Age is the third strongest factor in graft choice. Studies have demonstrated a higher allograft failure rate in young, high activity athletes with primary ACL reconstructions and a lower failure rate in older less active patients.8 While it is not known that this will be true of failure rates in revision ACL reconstruction surgeons may be extrapolating this data to help with graft choice decisions. The surgeon’s opinion of failure impacts choice. A belief that an allograft previously failed due to biological reasons strengthens the reasoning to revise with an autograft.

Allograft choice is more likely in the setting when a patient is undergoing a second or higher revision event. This is intuitive when you consider that with most second or higher revisions at least one if not two autografts may have been utilized thus limiting the ability to subsequently choose an autograft in the future.

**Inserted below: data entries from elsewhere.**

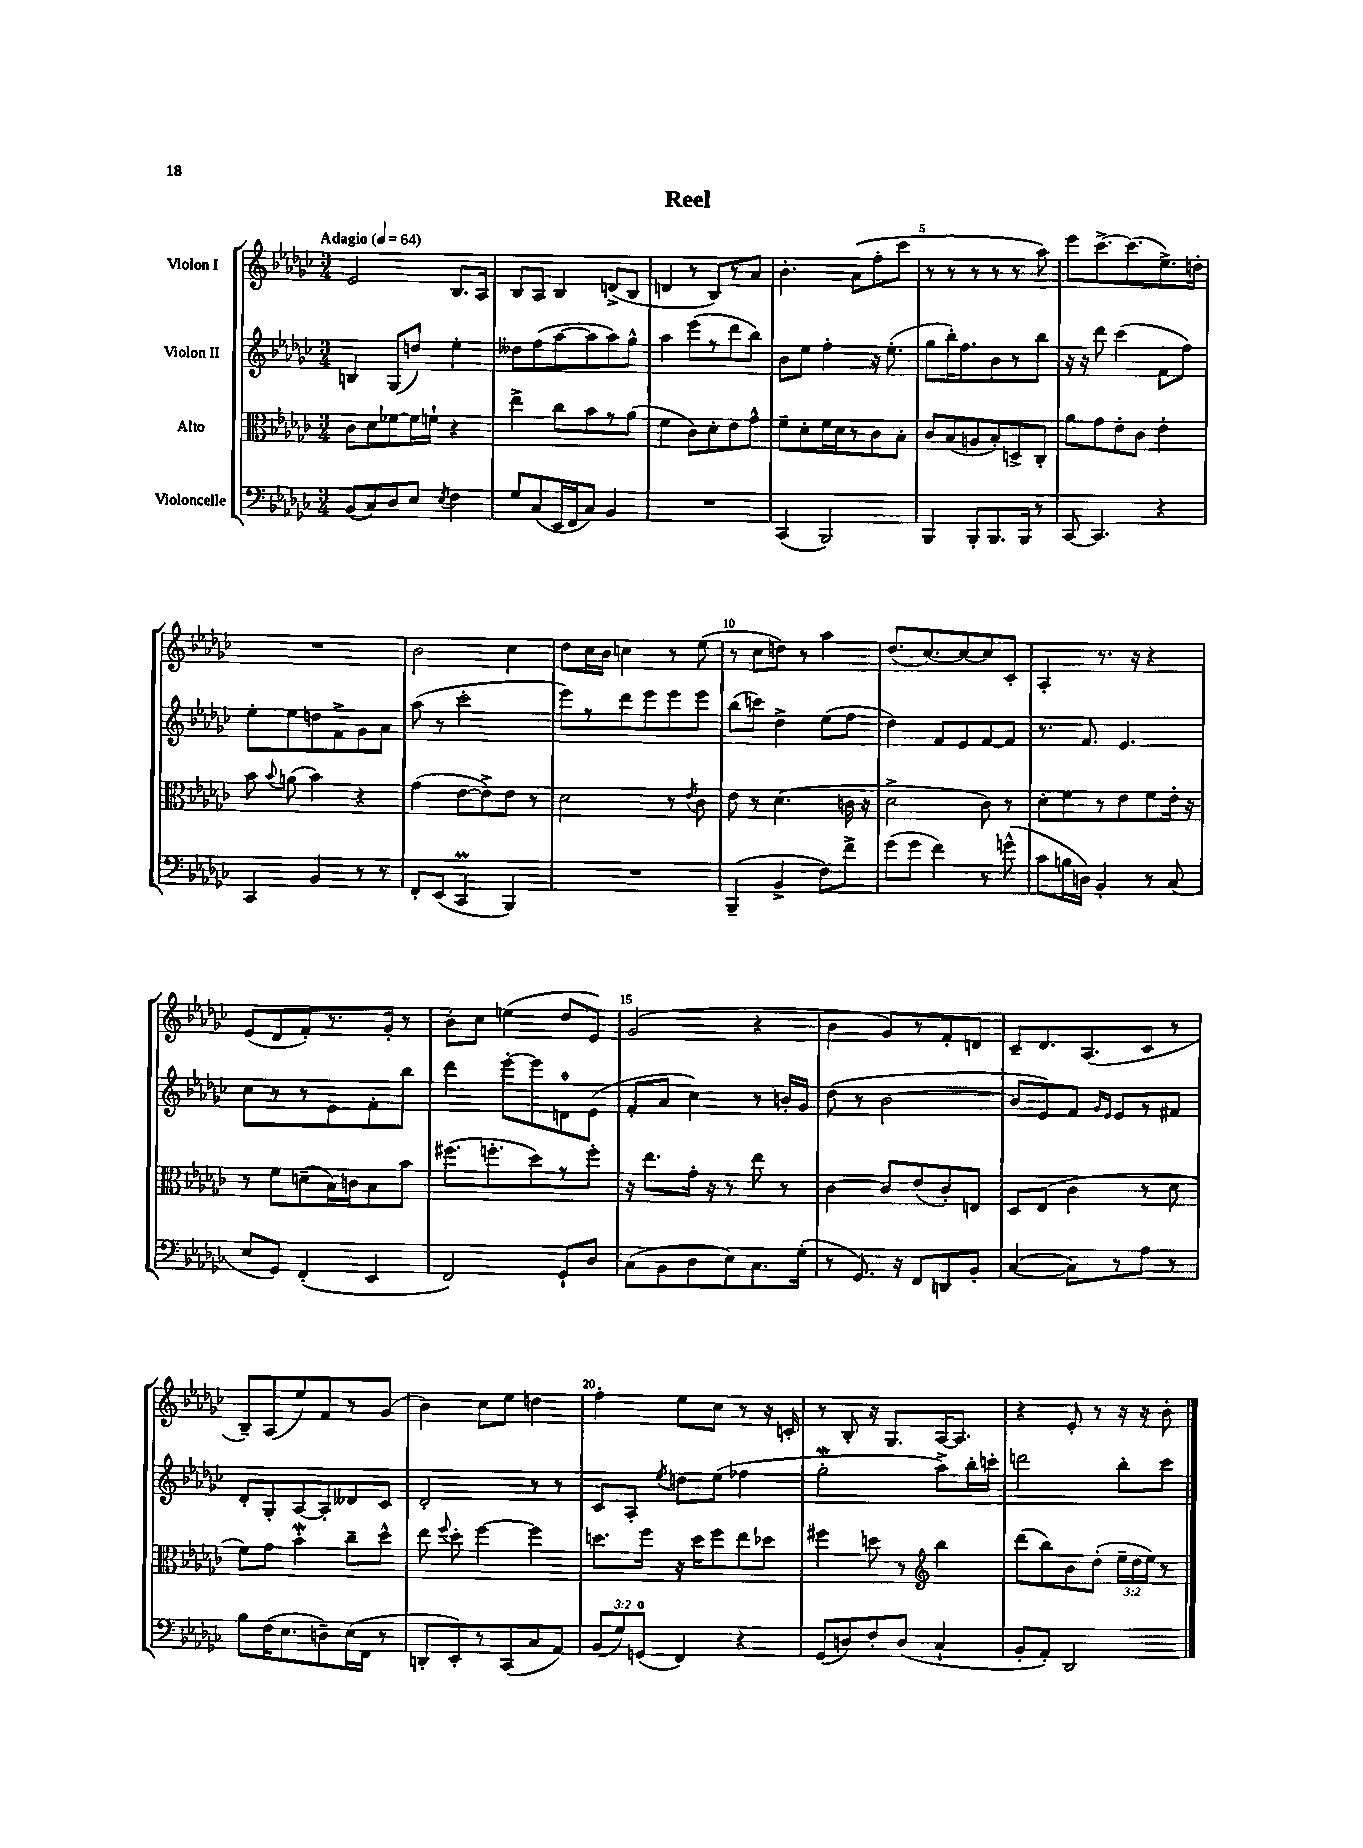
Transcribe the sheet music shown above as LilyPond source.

\header { title = "Reel" }
<<
\new StaffGroup <<
\new Staff = "s0" \with { instrumentName = "Violon I" } {
    \clef treble \key ges \major \numericTimeSignature \time 3/4 \tempo "Adagio" 4 = 64
    \autoBeamOff ees'2 bes8.[ aes16] |
    bes8[ aes8] bes4 d'8[->( bes8] |
    d'4 r8 bes8[) r8 aes'8] |
    bes'4.-. aes'8[( f''8-. ces'''8] |
    r8 r8 r8 r8 r8 aes''8) |
    ees'''8[ ces'''8.~-> ces'''8.( ees''8.->) d''16]-. |
    R2. |
    bes'2 ces''4 |
    des''8[ ces''16 bes'16] c''4 r8 ees''8( |
    r8 ces''8[ d''8]) r8 aes''4 |
    des''8.[( ces''8.~) ces''8~ ces''8 ces'8]-. |
    aes4-. r8. r16 r4 |
    ees'8[( des'8 f'8-.) r8. ges'16]-. r8 |
    bes'8[-. ces''8] e''4( des''8[ ees'8]) |
    ges'2( r4 |
    bes'4 ges'8[) r8 f'8-. d'8] |
    ces'8[-- des'8. aes8.( ces'8] r8 |
    bes8[--) aes8( ees''8) f'8 r8 ges'8]( |
    bes'4) ces''8[ ees''8] d''4 |
    f''4-. ees''8[ ces''8] r8 r16 c'16-. |
    r8 bes8-. r16 ges8.[ aes16~ aes8.] |
    r4 ees'8-. r8 r16 r16 bes'8-. \bar "|." |
}
\new Staff = "s1" \with { instrumentName = "Violon II" } {
    \clef treble \key ges \major \numericTimeSignature \time 3/4
    \autoBeamOff b4 ges8[( d''8]) ees''4-. |
    deses''8[ f''8( aes''8~ aes''8 aes''8) ges''8]-^ |
    aes''4 ees'''8[( r8 des'''8 bes''8]) |
    bes'8[ ees''8] f''4-. r16 ees''8.-.( |
    ges''8[ bes''16-.) f''8. bes'8 r8 bes''8] |
    r16 r16 des'''8 ces'''4( f'8[ f''8]) |
    ees''8[-. ees''8 d''8 f'8-> ges'8 aes'8] |
    aes''8( r8 ces'''2-. |
    ees'''8[) r8 des'''8 ees'''8 ees'''8 ees'''8] |
    bes''8[( c'''8]) des''4-> ees''8[( f''8] |
    des''4) f'8[ ees'8 f'8~ f'8] |
    r8. f'8. ees'4. |
    ces''8[ r8 r8 ees'8 f'8-. bes''8] |
    des'''4 ees'''8[~-. ees'''8 d'8-0 ees'8]( |
    f'8[-. aes'8] ces''4) r8 b'16[-. ges'16] |
    des''8( r8 bes'2~ |
    bes'8[ ees'8) f'8] \grace { ges'16[ ees'16] } ees'8[ r8 fis'8] |
    des'8[-. ges8-. aes8~ aes8-. deses'8 ces'8] |
    des'2-. r8 r8 |
    ces'8[ aes8]-. \acciaccatura { ees''8 } d''8[ ees''8]( fes''4 |
    ges''2-.\mordent aes''8[->) bes''16-. c'''16]-. |
    d'''2 bes''8[-. ces'''8] \bar "|." |
}
\new Staff = "s2" \with { instrumentName = "Alto" } {
    \clef alto \key ges \major \numericTimeSignature \time 3/4 \override Staff.TupletNumber.text = #tuplet-number::calc-fraction-text
    \autoBeamOff ces'8[ des'8 fes'8~ fes'16 f'16]-! r4 |
    ees''4-> ces''8[ bes'8 r8 aes'8]( |
    f'4 ces'8[) des'8-. ees'8 ges'8]-^ |
    f'8[-- des'8-. f'16 des'16 r8 ces'8 bes8]-. |
    ces'8[ bes8( a8 bes8-.) d8-> ces8]-. |
    aes'8[ ges'8 ees'8-. ces'8] ees'4-. |
    bes'8 \appoggiatura { bes'8 } a'8( bes'4) r4 |
    ges'4( ees'8[~ ees'8->) ees'8] r8 |
    des'2 r8 \acciaccatura { ees'8 } ces'8 |
    ees'8 r8 des'4.( c'16 r16 |
    des'2-> ces'8) r8 |
    des'8[-. f'8 r8 ees'8 f'8 ees'16]-. r16 |
    r8 f'8[ d'8--( bes16) c'16 bes8 bes'8] |
    fis''8.[( f''8.-. des''8) r8 f''8]-. |
    r16 ees''8.[ ges'16]-. r16 r8 ees''8 r8 |
    ces'4~ ces'8[ ees'8( ces'8-.) e8] |
    des8[ ees8]( ces'4 r8 des'8 |
    f'8[) ges'8] bes'4-.\mordent ces''8[-- des''8]-^ |
    ees''8 \appoggiatura { f''8 } des''8-. f''4~ f''4 |
    d''8.[ f''16] r16 d''16[ f''8 ees''8 des''8] |
    fis''4 d''8 r8 \clef treble bes''4 |
    des'''8[( bes''8) bes'8 des''8]-.( \tuplet 3/2 { ees''16[-- des''16 ees''16]) } r8 \bar "|." |
}
\new Staff = "s3" \with { instrumentName = "Violoncelle" } {
    \clef bass \key ges \major \numericTimeSignature \time 3/4 \override Staff.TupletNumber.text = #tuplet-number::calc-fraction-text
    \autoBeamOff bes,8[( ces8) des8 ees8] \acciaccatura { ees8 } f4 |
    ges8[ ces8( ees,16 f,16 ces8]) bes,4 |
    R2. |
    ces,4( bes,,2) |
    bes,,4 bes,,8[-. bes,,8. bes,,16] r8 |
    ces,8~ ces,4. r4 |
    ces,4 bes,4 r8 r8 |
    f,8[-. ees,8]( ces,4\prall bes,,4) |
    R2. |
    bes,,4--( bes,4-> f8[) f'8]-> |
    ges'8[( ges'8] f'4) r8 g'8-^( |
    ces'8[ b16 d16]) bes,4-. r8 ces8( |
    ees8[ ges,8]) f,4-.( ees,4 |
    f,2) ges,8[-! des8] |
    ces8[( bes,8 des8 ees8) ces8. ges16]-.( |
    r8 ges,8.) r16 f,8[ d,8 bes,8]-. |
    ces4~( ces8[) r8 aes8] r8 |
    bes8[ f16( ees8. d8--) ees16( f,16] r8 |
    d,8[-. ees,8-.) r8 ces,8( ces8 aes,8]) |
    \tuplet 3/2 { bes,8[( ges8) g,8]-0( } f,4) r4 |
    ges,8[( d8) f8-. d8]( ces4-! |
    bes,8[-. aes,8]-.) des,2 \bar "|." |
}
>>
>>
\layout { \context { \Score \override BarNumber.break-visibility = ##(#f #t #t) barNumberVisibility = #(every-nth-bar-number-visible 5) } }
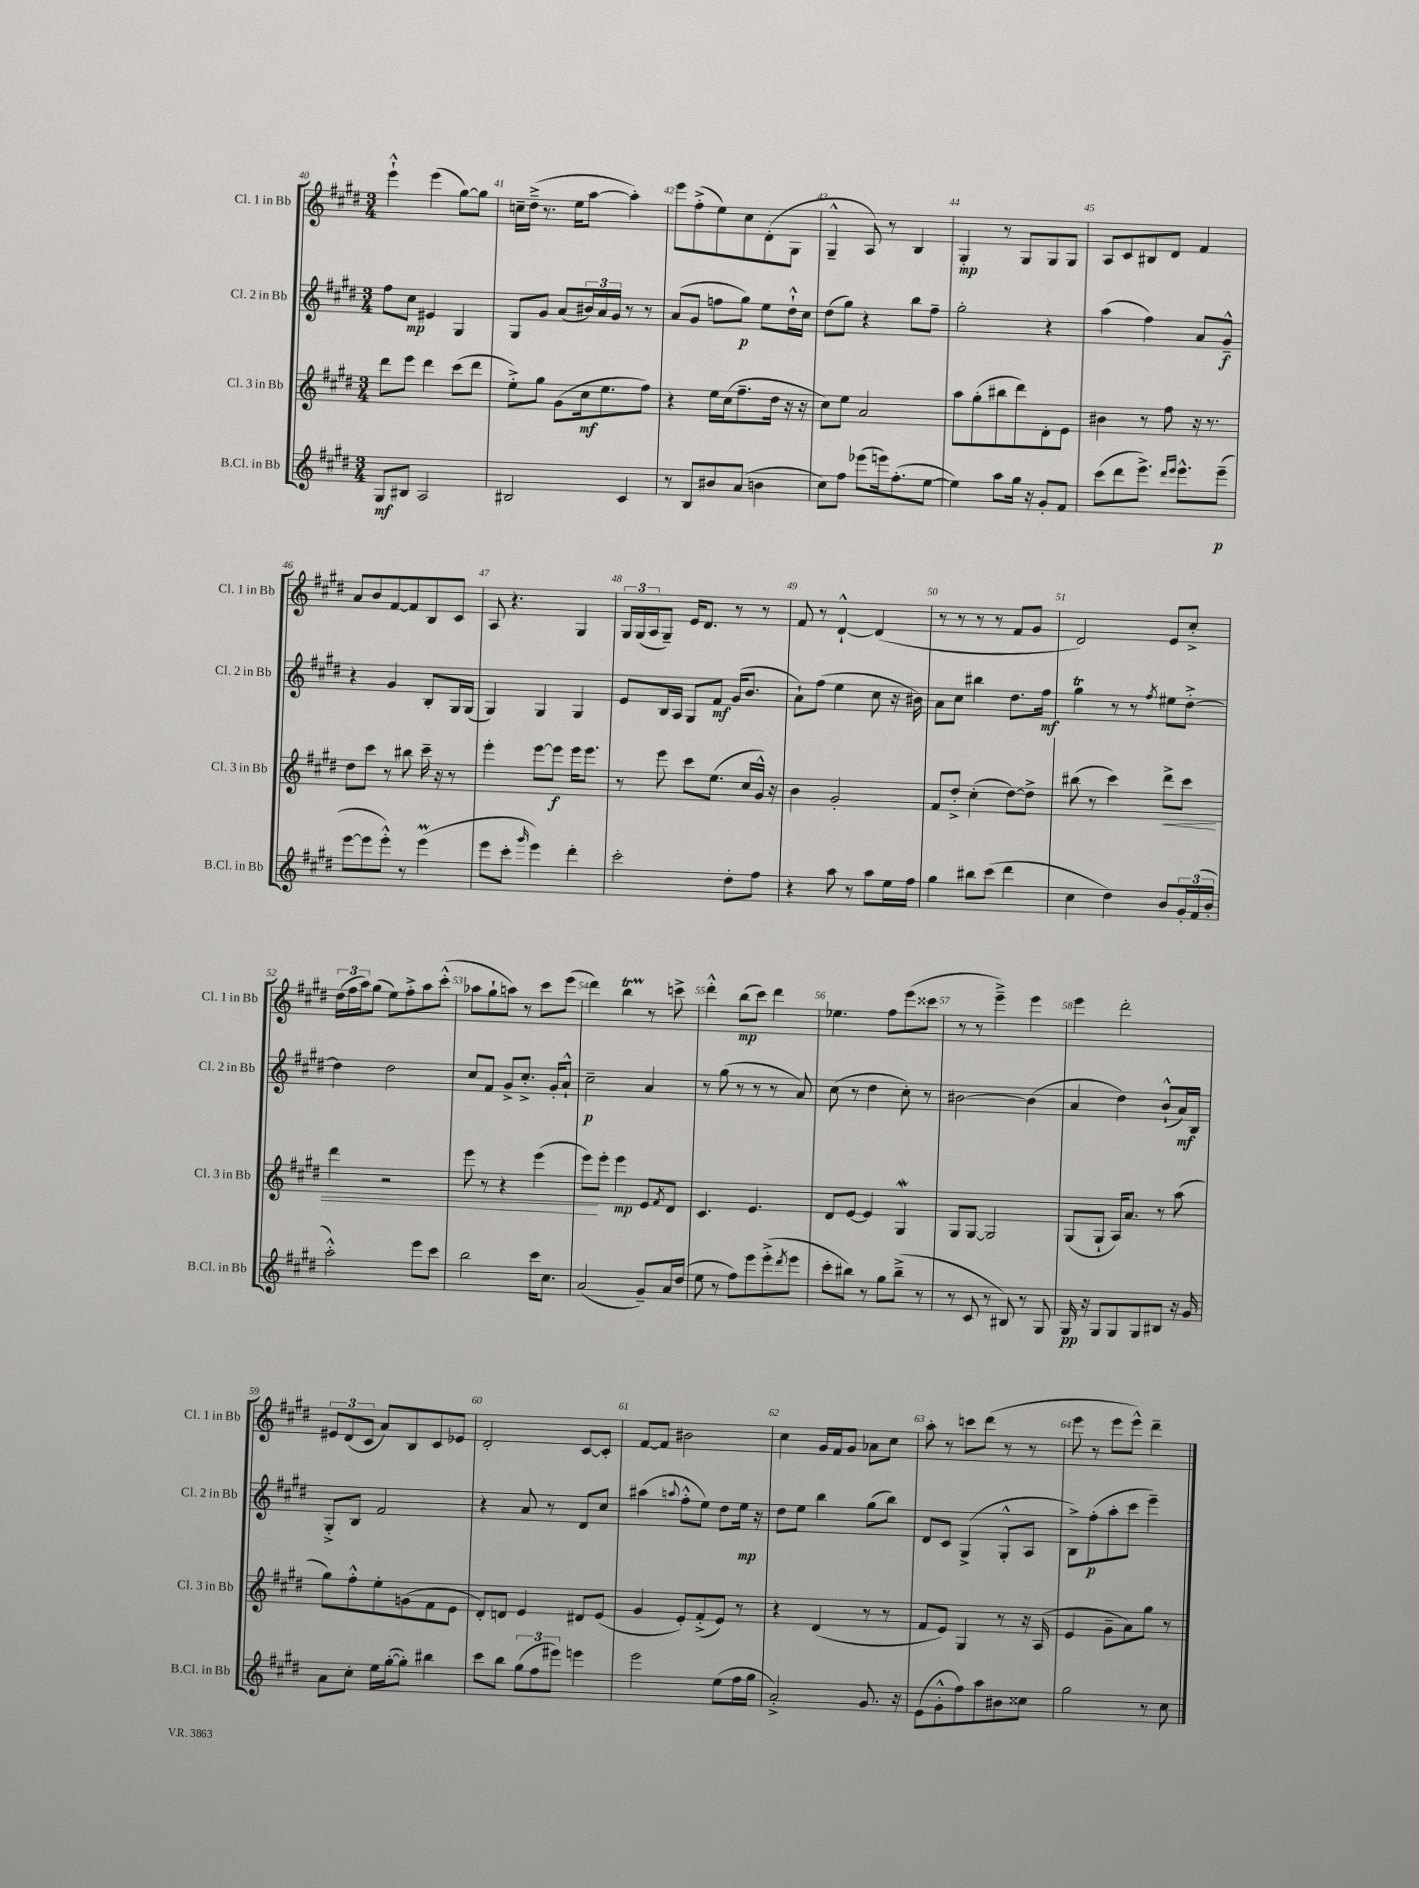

Our study has several strengths and a few limitations. The strengths include the prospective nature of the cohort and the significant number of enrolled patients. This allows for a large number of variables to be included in the model, and a rich environment for analysis using propensity scores. An additional strength is the utilization of propensity score analysis to determine the influences of graft choice which is novel and will introduce this concept to a broader audience in orthopedics. This will encourage future use of these interesting statistics analyses. Limitations of our study include the inability to assess the “other” surgeon’s impact on graft choice since they had contributed very few patients to the cohort. Based on the few patients enrolled (<15) these surgeons could not be included in the statistical analyses.

CONCLUSIONS

Propensity analysis determined that the most significant influence on allograft versus autograft choice for patients undergoing revision ACL reconstruction in the MARS cohort is surgeon. Additional statistically significant influences of graft choice included age, gender, previous graft choice, ACL revision number, concurrent MCL/PM repair, and opinion of the previous failure. This demonstrates that since graft choice impacts outcome and rerupture as demonstrated by the MARS cohort then surgeons have the ability to change and determine the graft utilized. This will allow the MARS cohort to impact revision ACL reconstruction outcomes through surgeon educational efforts in addition to the more difficult challenge of patient education.